Ceramides cause kidney injury by damaging mitochondria, the part of the cell that produces energy, the researchers found. Mitochondria in injured kidney cells are visibly malformed under a microscope, and they can’t produce energy as efficiently. The researchers were able to almost completely prevent kidney injury in an animal model by changing how ceramides are produced. Mice engineered to lack a gene, DES1, involved in ceramide were protected from AKI, even under what would usually be triggering conditions. “Genetically ablating DES1 preserved mitochondrial integrity and prevented kidney injury in mice following bilateral ischemia reperfusion,” the researchers explained.
Similarly, kidney injury was also prevented in mice pretreated using a new ceramide-lowering drug candidate developed by Centaurus Therapeutics, a company co-founded by Summers. Kidney function improved, mice stayed fully active, and the kidneys looked nearly normal under the microscope. The model the researchers use tends to put the kidneys under a lot of stress, Nicholson said, so “it’s really remarkable that mice were protected from the injury.” Summers added, “These mice looked incredible.”
Summers emphasized that the compound used in the study is closely related to, but not the same as, the ceramide-lowering drug that has advanced into human clinical testing. Results in mice don’t always translate directly to humans, he noted, and additional studies are needed to establish safety.
“We’re thrilled by how protective this backup compound was, but it’s still preclinical,” Summers stated. “We need to be cautious and do our due diligence to make sure this approach is truly safe before moving it into patients.” The researchers are nevertheless optimistic. If the results hold true in humans, the researchers hope that the drug could be provided in advance to people at high risk of acute kidney injury—such as people undergoing heart surgery, about a quarter of whom experience AKI.
Because the drug seems to work by keeping mitochondria healthy, the researchers suspect that it might help treat or prevent many other diseases that affect mitochondria. “Mitochondrial problems show up in so many diseases—heart failure, diabetes, fatty liver disease,” Summers said “So if we can truly restore mitochondrial health, the implications could be enormous.”

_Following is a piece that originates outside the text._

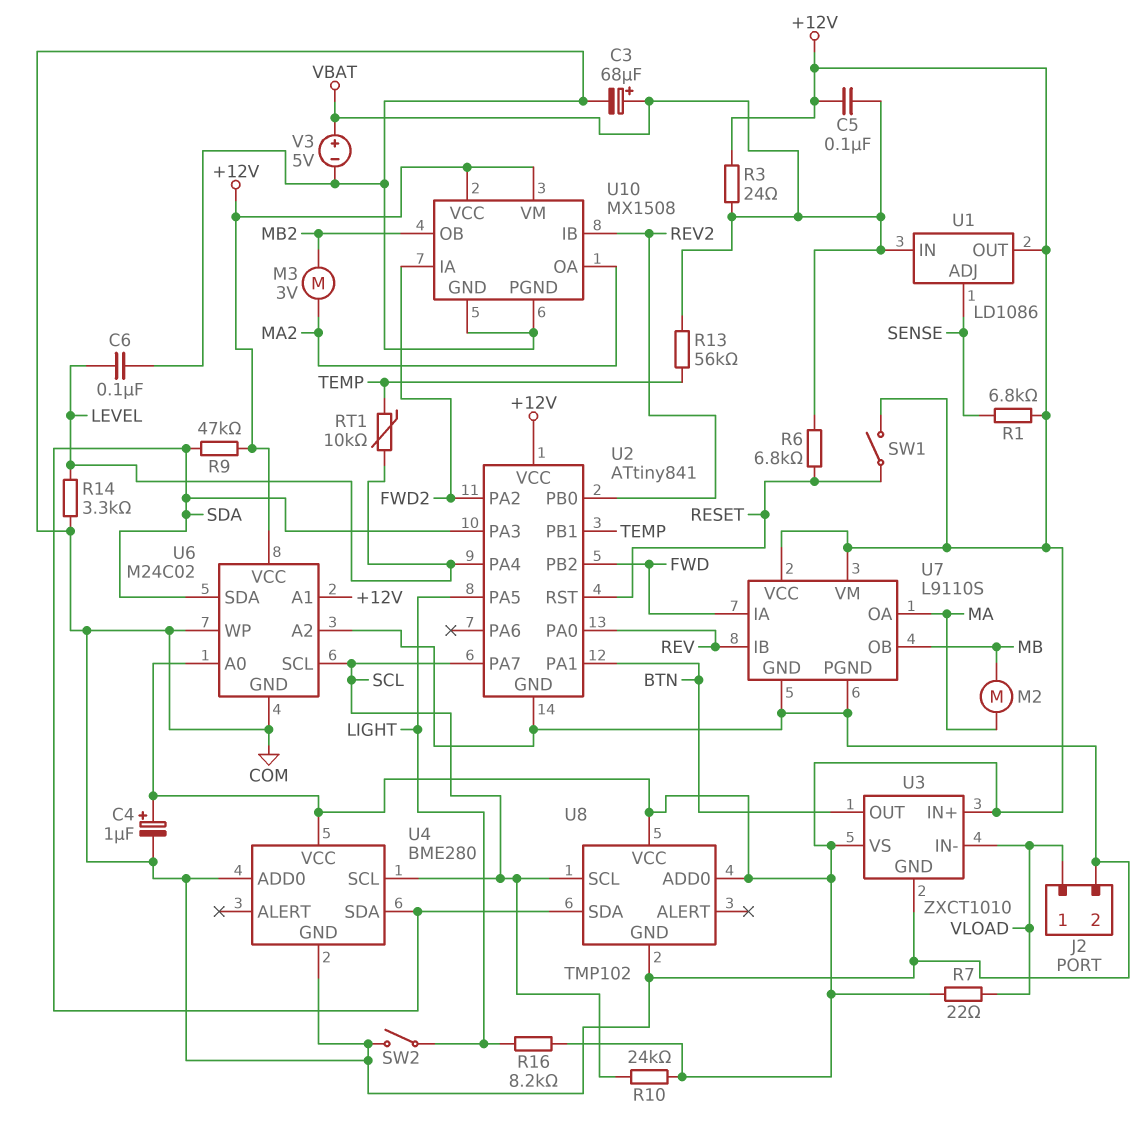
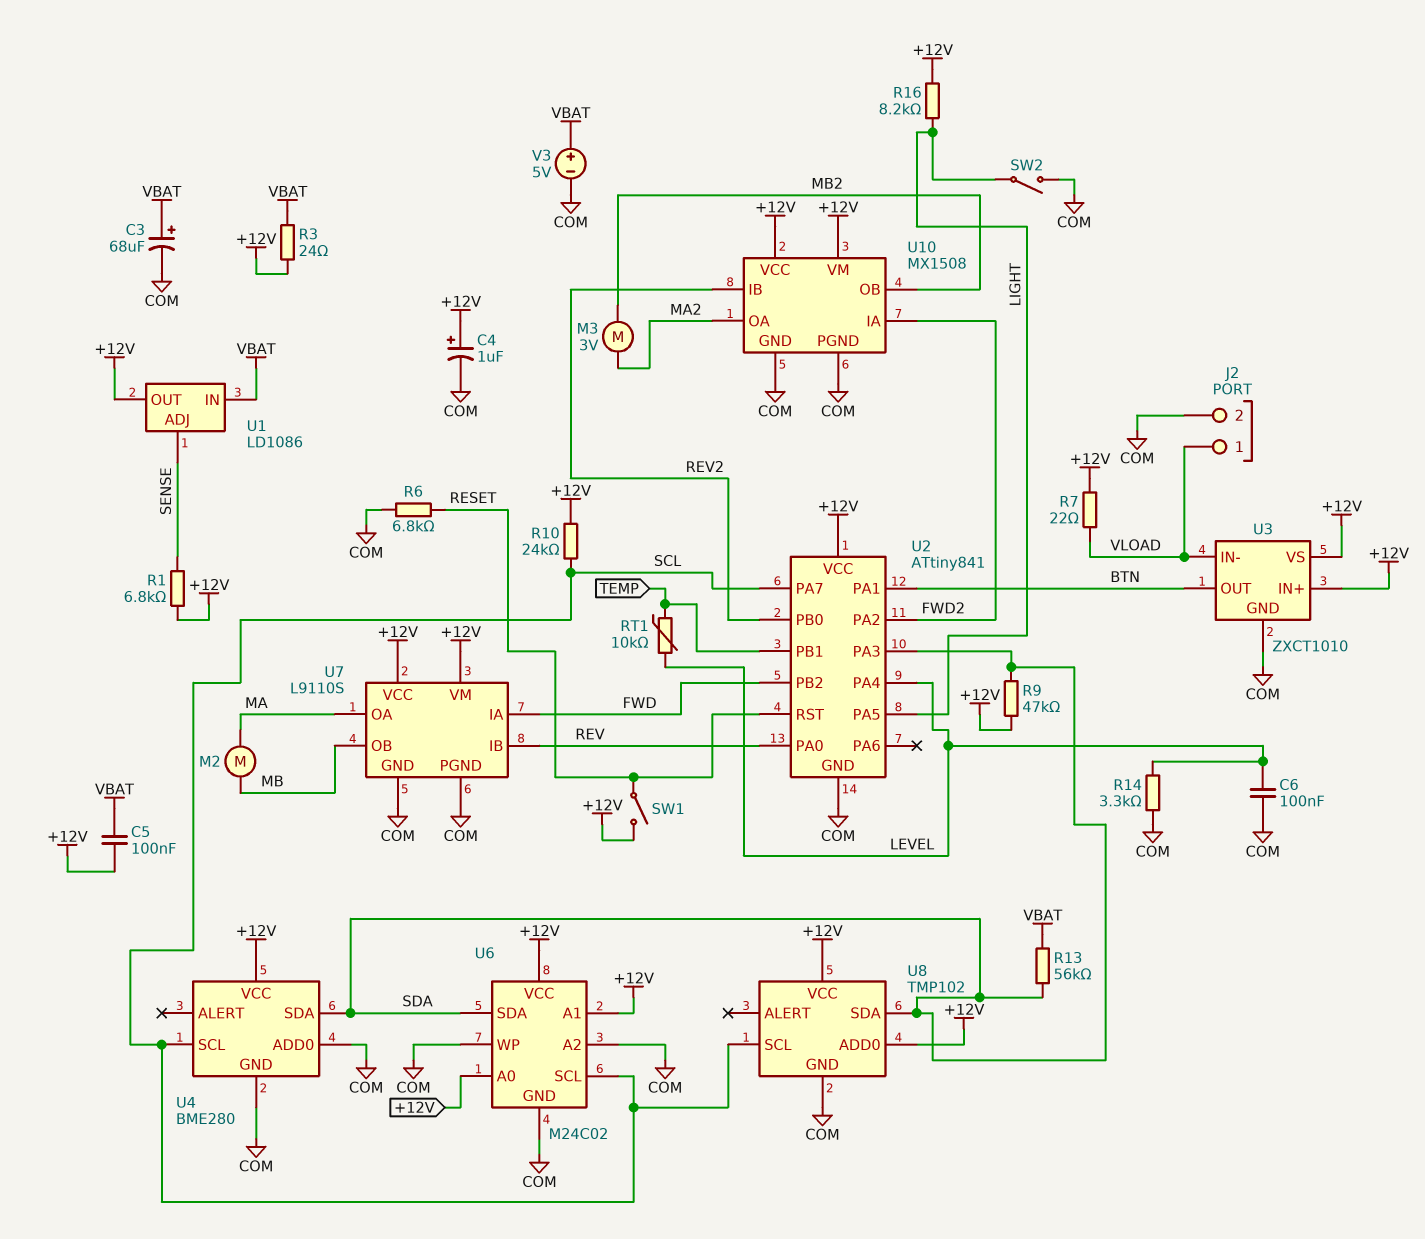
R6: 6.8k (RESET, VBAT) -> 6.8k (COM, RESET)
R13: 56k (TEMP, VBAT) -> 56k (SDA, VBAT)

In conclusion, the authors wrote, “… the study represents an important conceptual advance that informs about the role of ceramides in AKI, the value of urinary ceramides as biomarkers of kidney injury, the mechanisms that underlie the lipid’s actions on mitochondrial metabolism, and the potential of a new therapeutic approach for treating kidneys—or perhaps other tissues—exposed to ischemia reperfusion.”